Abaixo uma matéria recente sobre o primeiro embaixador negro da diplomacia brasileira, de fora da carreira diplomática, designado por Jânio Quadros. Se não me engano, existe um livro sobre ele, do Jerry D'Avila. PRA
Raymundo Souza Dantas: pioneiro negro na diplomacia brasileira
Jornal DR1, Fevereiro 14, 2026
Escritor, jornalista e embaixador, ele marcou a história do Brasil ao unir literatura, política e representatividade racial em uma trajetória de coragem e inteligência
Raymundo Souza Dantas nasceu em 1923, na cidade de Estância, em Sergipe, e construiu uma carreira que o colocou entre os personagens mais importantes da diplomacia e da vida intelectual brasileira no século XX. Jornalista de formação, destacou-se inicialmente na imprensa, onde atuou como articulista atento às questões políticas e sociais do país. Sua escrita sempre foi marcada por senso crítico, elegância e profunda reflexão sobre as desigualdades brasileiras.

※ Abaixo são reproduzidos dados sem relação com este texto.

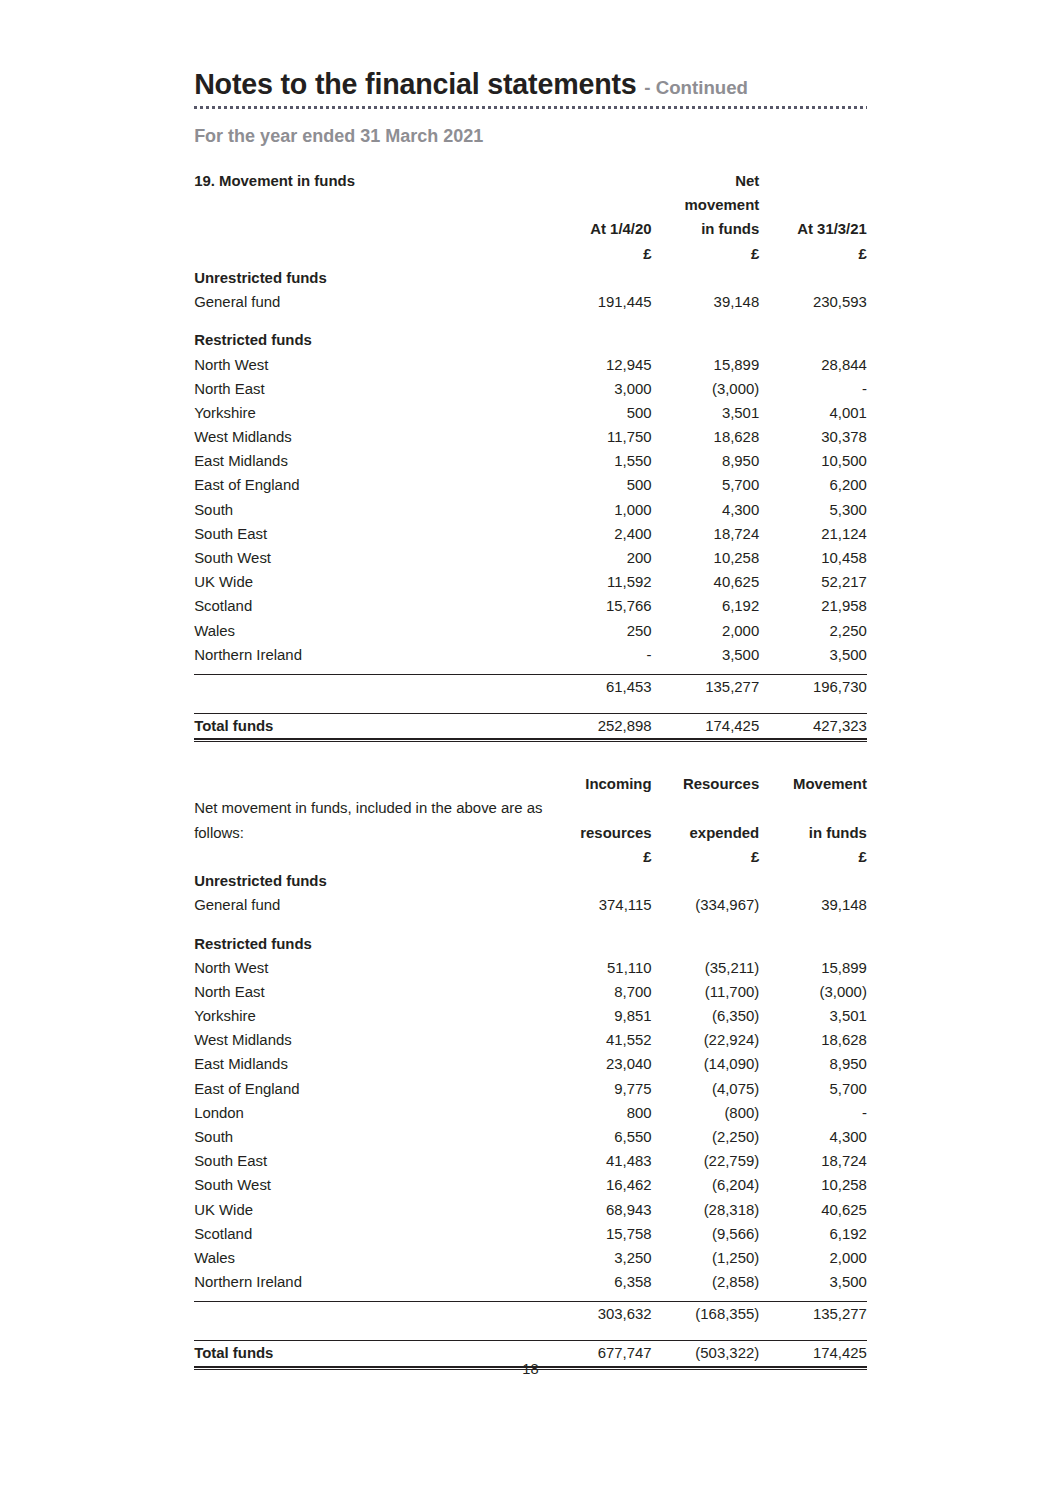Notes to the financial statements - Continued
For the year ended 31 March 2021
| 19. Movement in funds | | Net | |
| | | movement | |
| | At 1/4/20 | in funds | At 31/3/21 |
| | £ | £ | £ |
| Unrestricted funds | | | |
| General fund | 191,445 | 39,148 | 230,593 |
| Restricted funds | | | |
| North West | 12,945 | 15,899 | 28,844 |
| North East | 3,000 | (3,000) | - |
| Yorkshire | 500 | 3,501 | 4,001 |
| West Midlands | 11,750 | 18,628 | 30,378 |
| East Midlands | 1,550 | 8,950 | 10,500 |
| East of England | 500 | 5,700 | 6,200 |
| South | 1,000 | 4,300 | 5,300 |
| South East | 2,400 | 18,724 | 21,124 |
| South West | 200 | 10,258 | 10,458 |
| UK Wide | 11,592 | 40,625 | 52,217 |
| Scotland | 15,766 | 6,192 | 21,958 |
| Wales | 250 | 2,000 | 2,250 |
| Northern Ireland | - | 3,500 | 3,500 |
| | 61,453 | 135,277 | 196,730 |
| Total funds | 252,898 | 174,425 | 427,323 |
| | Incoming | Resources | Movement |
| Net movement in funds, included in the above are as follows: | resources | expended | in funds |
| | £ | £ | £ |
| Unrestricted funds | | | |
| General fund | 374,115 | (334,967) | 39,148 |
| Restricted funds | | | |
| North West | 51,110 | (35,211) | 15,899 |
| North East | 8,700 | (11,700) | (3,000) |
| Yorkshire | 9,851 | (6,350) | 3,501 |
| West Midlands | 41,552 | (22,924) | 18,628 |
| East Midlands | 23,040 | (14,090) | 8,950 |
| East of England | 9,775 | (4,075) | 5,700 |
| London | 800 | (800) | - |
| South | 6,550 | (2,250) | 4,300 |
| South East | 41,483 | (22,759) | 18,724 |
| South West | 16,462 | (6,204) | 10,258 |
| UK Wide | 68,943 | (28,318) | 40,625 |
| Scotland | 15,758 | (9,566) | 6,192 |
| Wales | 3,250 | (1,250) | 2,000 |
| Northern Ireland | 6,358 | (2,858) | 3,500 |
| | 303,632 | (168,355) | 135,277 |
| Total funds | 677,747 | (503,322) | 174,425 |
18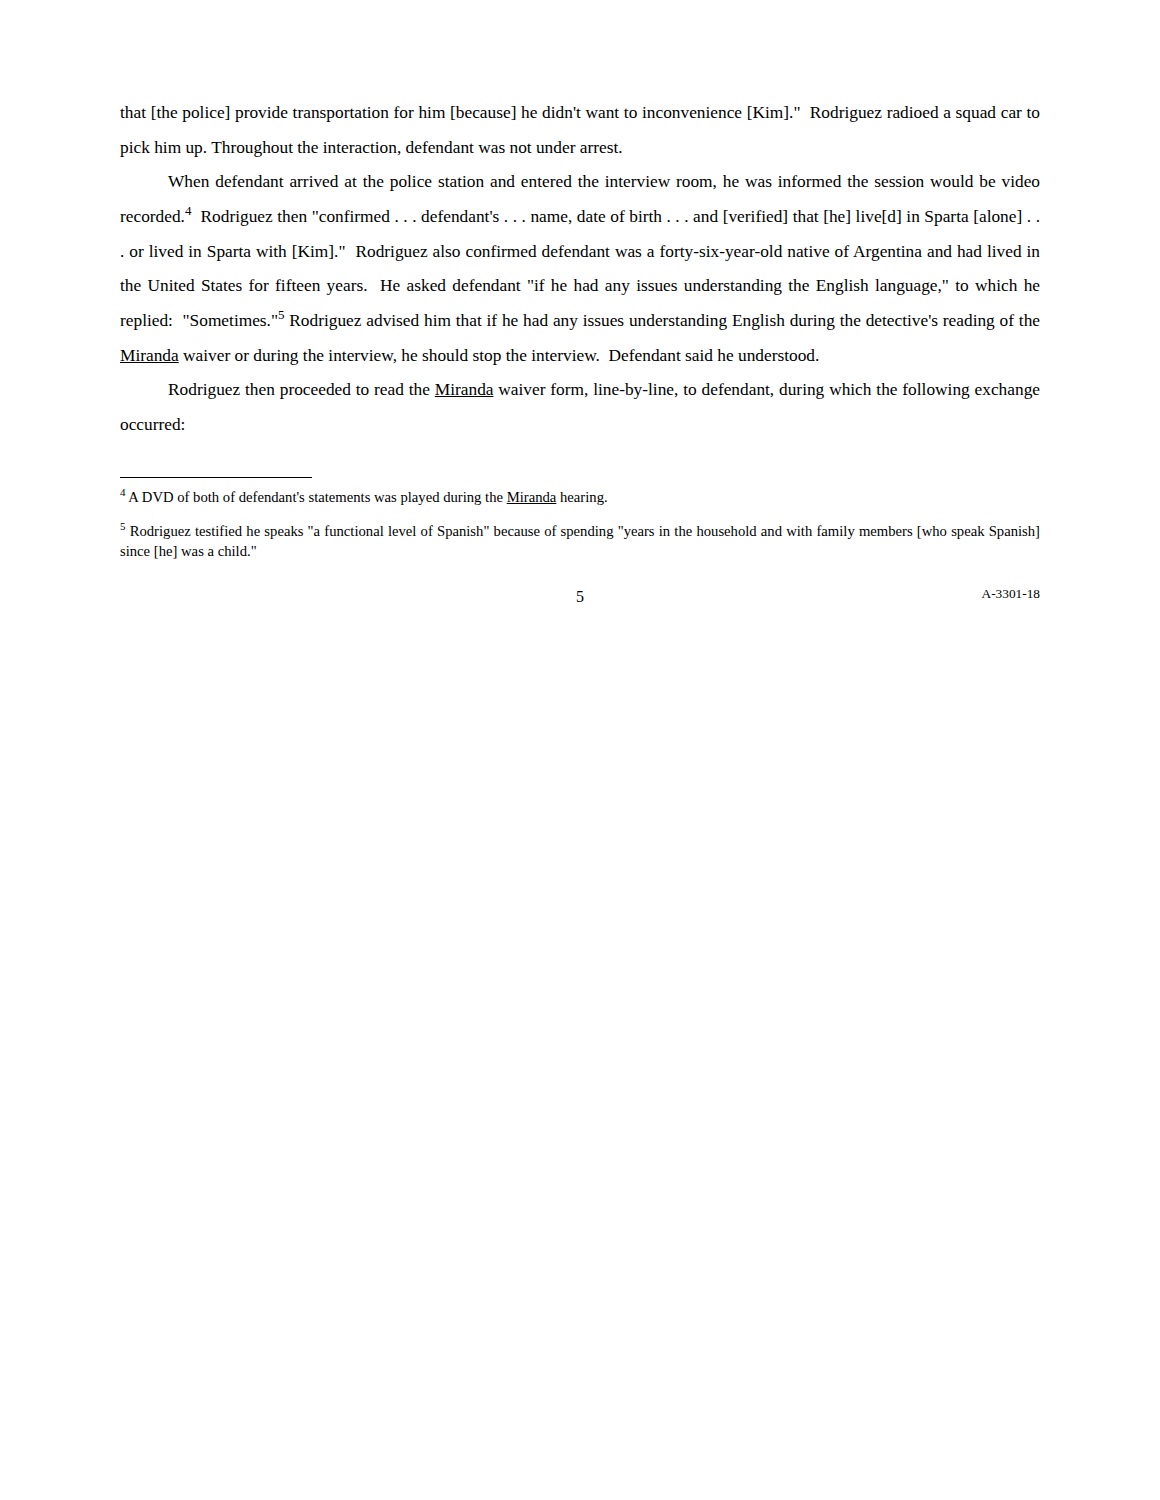that [the police] provide transportation for him [because] he didn't want to inconvenience [Kim]." Rodriguez radioed a squad car to pick him up. Throughout the interaction, defendant was not under arrest.
When defendant arrived at the police station and entered the interview room, he was informed the session would be video recorded.4 Rodriguez then "confirmed . . . defendant's . . . name, date of birth . . . and [verified] that [he] live[d] in Sparta [alone] . . . or lived in Sparta with [Kim]." Rodriguez also confirmed defendant was a forty-six-year-old native of Argentina and had lived in the United States for fifteen years. He asked defendant "if he had any issues understanding the English language," to which he replied: "Sometimes."5 Rodriguez advised him that if he had any issues understanding English during the detective's reading of the Miranda waiver or during the interview, he should stop the interview. Defendant said he understood.
Rodriguez then proceeded to read the Miranda waiver form, line-by-line, to defendant, during which the following exchange occurred:
4 A DVD of both of defendant's statements was played during the Miranda hearing.
5 Rodriguez testified he speaks "a functional level of Spanish" because of spending "years in the household and with family members [who speak Spanish] since [he] was a child."
5 A-3301-18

Ao longo da carreira literária, publicou obras que dialogam com temas políticos, raciais e internacionais. Seu livro mais conhecido, África Difícil (1965), reúne relatos e análises produzidos a partir de sua experiência no continente africano. A obra apresenta ao leitor brasileiro um panorama das transformações vividas pelos países africanos no período pós-independência, combinando observação diplomática, análise histórica e sensibilidade pessoal. O livro é considerado um registro importante da política externa brasileira naquele contexto.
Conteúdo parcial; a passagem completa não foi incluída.